DNSs - configuring correctly

Discussion in 'Installation/Configuration' started by Entangled, Apr 23, 2017.

  1. Entangled

    Entangled Member


    I upgraded from 3.0.x to 3.1 yesterday.

    Only the NS1 DNS shows in the Client Limits DNS servers and in the Default Secondary DNS Server pull down. The NS2 DNS doesn't show up anywhere and I am not sure why.

    What is the Secondary DNS used for and how does it differ from the 'Is mirror of Server' checkbox?

    On the DNS-Zones page, both NS1 and NS2 are in the Server pulled and of course there are no Zones for NS2.

    The NS1 /etc/named.conf.local has:

    zone "entangledweb.com" {
    type master;
    allow-transfer {;};
    file "/var/named/pri.entangledweb.com";

    And the NS2 /etc/named.conf.local has:

    zone "entangledweb.com" {
    type master;
    allow-transfer {;};
    file "/var/named/pri.entangledweb.com";

    So both NS1 and NS2 are "master" and they both allow-transfer from the same IP which is the IP for NS2. This can't be right.

    How do I make NS2 slave for NS1 for some domains and make NS1 the slave for NS2 for the other domains wouldn't this spread the load between the DNSs?
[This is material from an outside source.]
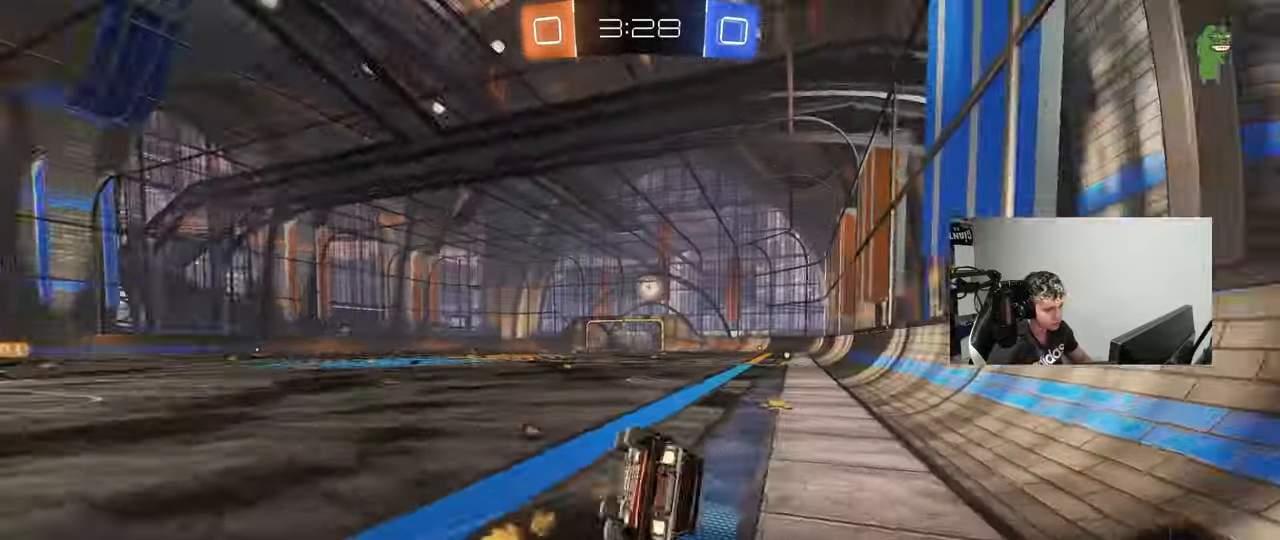
{"keys": ["d", "s", "shift", "space"], "mouse": ["left"], "events": [[67, "space", "up"], [200, "s", "up"], [300, "s", "down"], [400, "space", "down"]]}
    I would appreciate any advice in setting up my current 2 DNSs correctly with the possibility to adding 2 additional DNSs in the future.

    Thank you,

  2. iNet Specialists

    iNet Specialists New Member

    You can read "Secondary DNS" as being a "slave zone" for bind (named). The Secondary DNS entries in ISPConfig will create something like the following for each entry in the /etc/named.conf.local file...
    zone "domain.tld" {
      type slave; # Signifying the SLAVE zone
      masters {;}; # The IP address of the Master DNS Server in the SOA record
      allow-transfer {;}; # The IP address of the Slave DNS Server (one of the NS records)
      file "/var/named/slave/sec.domain.tld";
    This type of configuration will cause BIND to regularly query the Master DNS server in the SOA record for changes to this zone based on the settings in the SOA record.
    The 'Is a mirror of' drop down selection method is a quick and dirty way to copy an entire Master DNS server's functionality by making Server 2 copy its database entries in ISPConfig from the database entries for Server 1. This method effectively makes Server 2 a Master DNS server for the same "zones" that Server 1 has. However, Server 2 does NOT query Server 1 for those zones, and Server 2 is NOT a slave of Server 1. It gets the information from the database and has the same /etc/named.conf.local entries as Server 1 does.
    Note: 'allow-transfer' identifies the server 'to whom' the records may be transferred (not the 'from' server). As you can see in the 'type slave' zone, there is a 'masters' entry for the 'from server'.
    Actually, because the zone is of 'type master', it is the 'allow-transfer' entry that isn't quite right. It has no effect for the master if there are no slaves, which there are not because both servers are masters. That is OK for small deployments where you are only supporting redundancy of records for a limited number of DNS zones.
    First, the HOW...
    NS1 is the Master DNS Name Server. All 'zones' are created with it as the 'server'. The IP addresses of any Slave DNS Name Servers should be listed in 'allow transfer', as well as in 'also notify'. The 'allow transfer' entries will tell the Master that when one of thes IPs asks for the updated record, give it to them. The 'also notify' tells the Master that when the record is updated, tell these IPs and give them the update. Otherwise, the slaves will only ask for the update when the SOA record gets old enough.
    Now for the slaves...
    NS2 is one slave out of many possible. It is NOT setup using the 'Is mirror of server' drop down. Instead it is configured using the 'Secondary DNS' (or slave zones) feature. The master server is the IP address of NS1, and that is all.
    NOW, how to 'share the load'...
    It is the number of DNS Servers (i.e. NS records) and the requesting clients that 'spread the load'. You cannot effectively control which DNS Server receives a request for a given record unless there is only a single DNS server for each zone. And that would make redundancy a moot point since most registrars require at least 2 DNS servers.
    What you can do (and should do) is operate a single master DNS server with multiple slave DNS servers spread to different geographical areas. If (or when) DNS queries get to be a load on the server(s), then add a new NS for the busiest domains.
    Creating each Slave DNS Server is easy, once you have the first slave. Just create a new DNS server and set it up using the 'Is a mirror of server' (and enter the first slave). Just remember to add the IP address to the master 'allow transfer' and 'also notify' lists.